Which lines in the entries below contain the word "left"? Copy each of those lines in full, treating uppercase and lowercase as different.

_MATERIAL PROVIDED_
──────────────────────────────

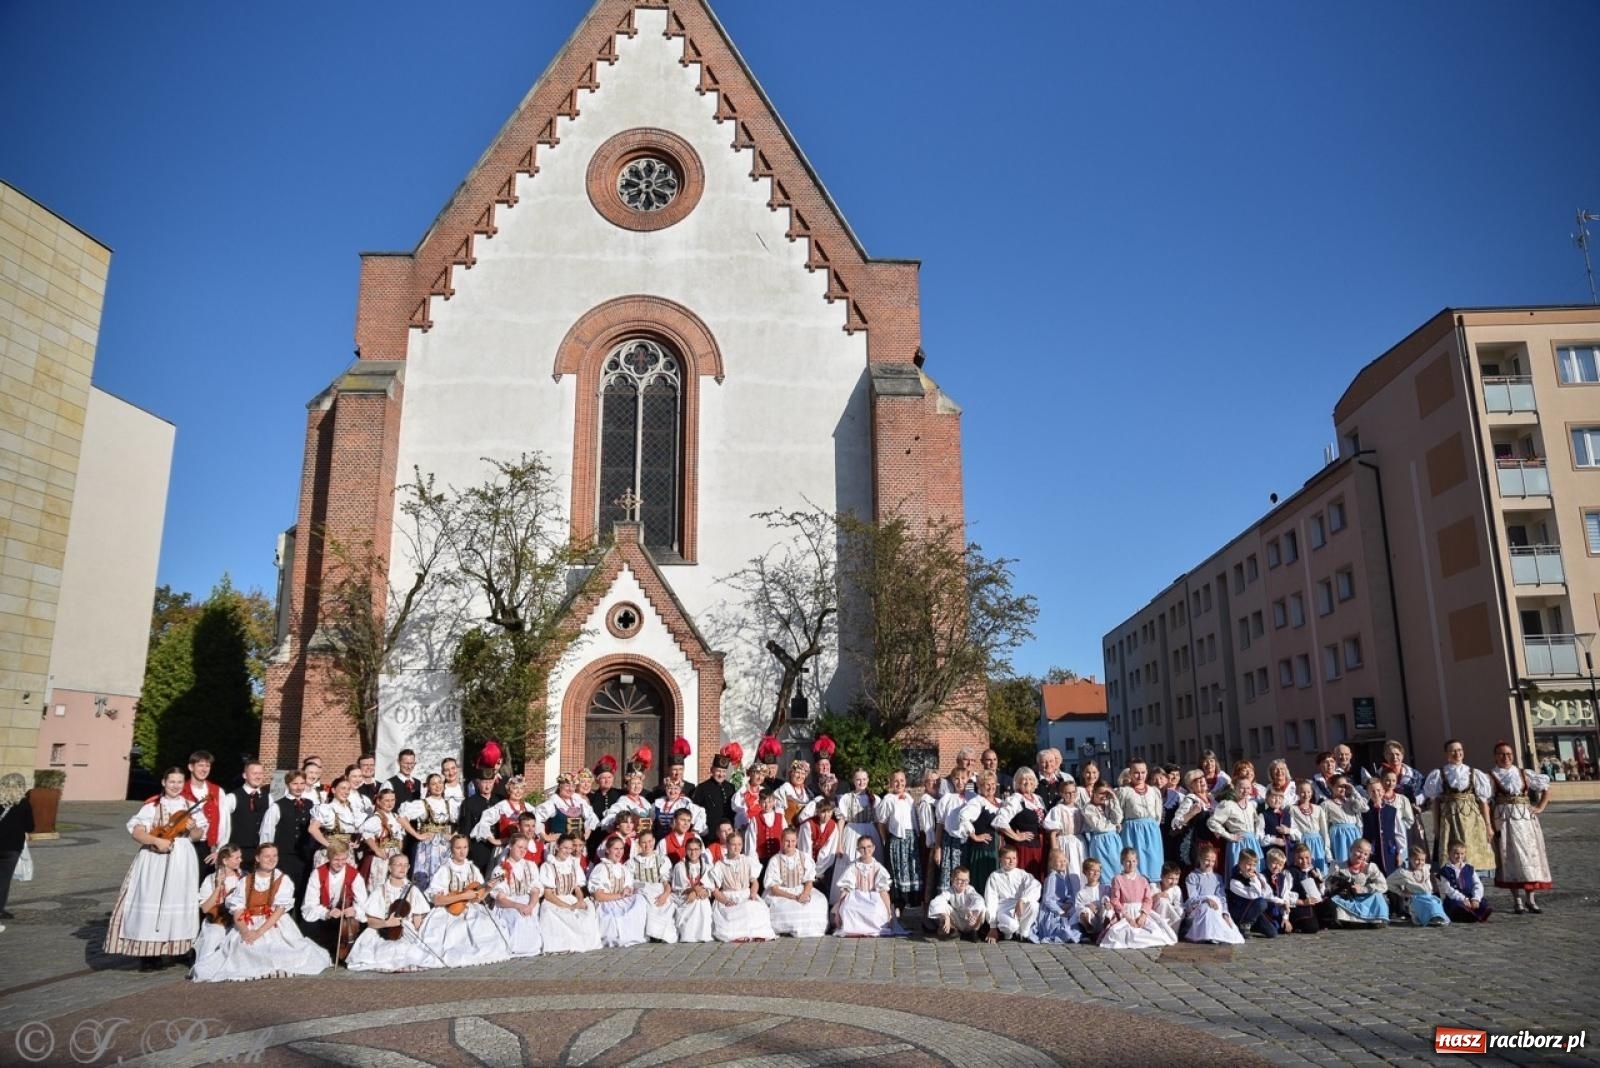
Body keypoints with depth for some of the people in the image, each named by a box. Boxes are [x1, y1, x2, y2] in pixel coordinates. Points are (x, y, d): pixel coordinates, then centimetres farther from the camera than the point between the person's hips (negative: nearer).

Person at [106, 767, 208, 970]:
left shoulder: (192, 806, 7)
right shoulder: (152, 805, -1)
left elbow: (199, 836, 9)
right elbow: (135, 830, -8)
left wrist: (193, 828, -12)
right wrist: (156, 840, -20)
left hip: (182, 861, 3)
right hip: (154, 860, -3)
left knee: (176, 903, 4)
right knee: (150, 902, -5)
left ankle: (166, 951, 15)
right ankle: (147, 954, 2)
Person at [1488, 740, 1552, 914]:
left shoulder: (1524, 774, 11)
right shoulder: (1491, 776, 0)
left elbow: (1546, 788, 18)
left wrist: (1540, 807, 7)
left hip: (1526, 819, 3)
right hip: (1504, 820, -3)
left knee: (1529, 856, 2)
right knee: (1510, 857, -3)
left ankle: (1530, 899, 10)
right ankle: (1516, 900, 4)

──────────────────────────────

_REPLY_
left shoulder: (192, 806, 7)
left elbow: (199, 836, 9)
left wrist: (193, 828, -12)
left hip: (182, 861, 3)
left knee: (176, 903, 4)
left ankle: (166, 951, 15)
left shoulder: (1524, 774, 11)
left elbow: (1546, 788, 18)
left wrist: (1540, 807, 7)
left hip: (1526, 819, 3)
left knee: (1529, 856, 2)
left ankle: (1530, 899, 10)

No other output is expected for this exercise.